# Task description
Nothing but the lines from the one containing "root of tail: (1460, 434)" through the final line of the data should be repeated, and each must be exact.

# Task data
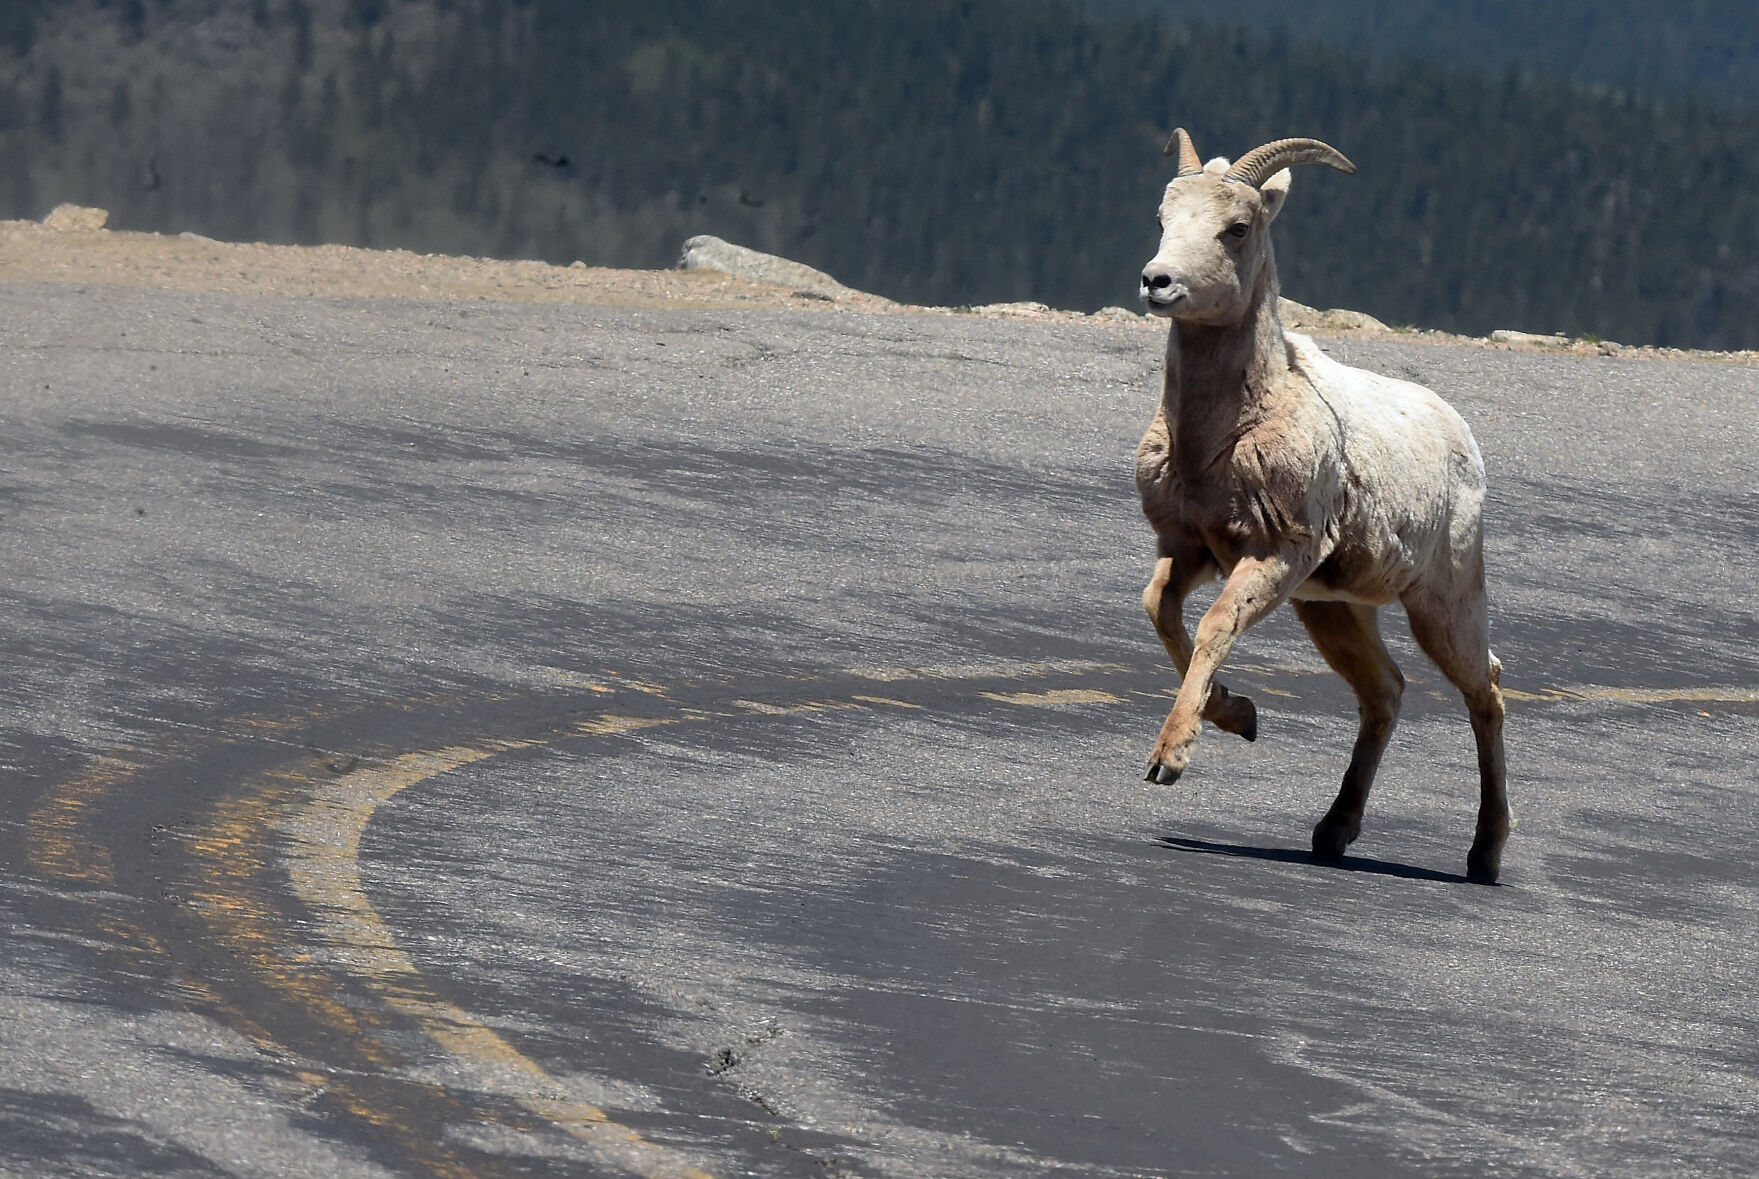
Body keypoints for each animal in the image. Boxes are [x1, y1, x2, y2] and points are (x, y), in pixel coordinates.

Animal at [1133, 129, 1509, 884]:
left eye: (1236, 228)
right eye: (1163, 217)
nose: (1158, 282)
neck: (1218, 437)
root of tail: (1460, 434)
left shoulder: (1274, 556)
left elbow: (1213, 627)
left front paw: (1169, 760)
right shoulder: (1190, 549)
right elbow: (1160, 610)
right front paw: (1241, 716)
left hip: (1443, 600)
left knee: (1483, 690)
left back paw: (1484, 855)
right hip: (1334, 608)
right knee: (1385, 690)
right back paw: (1332, 831)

# Output below
root of tail: (1460, 434)
left shoulder: (1274, 556)
left elbow: (1213, 627)
left front paw: (1169, 760)
right shoulder: (1190, 549)
right elbow: (1160, 610)
right front paw: (1241, 716)
left hip: (1443, 600)
left knee: (1483, 690)
left back paw: (1484, 855)
right hip: (1334, 608)
right knee: (1385, 690)
right back paw: (1332, 831)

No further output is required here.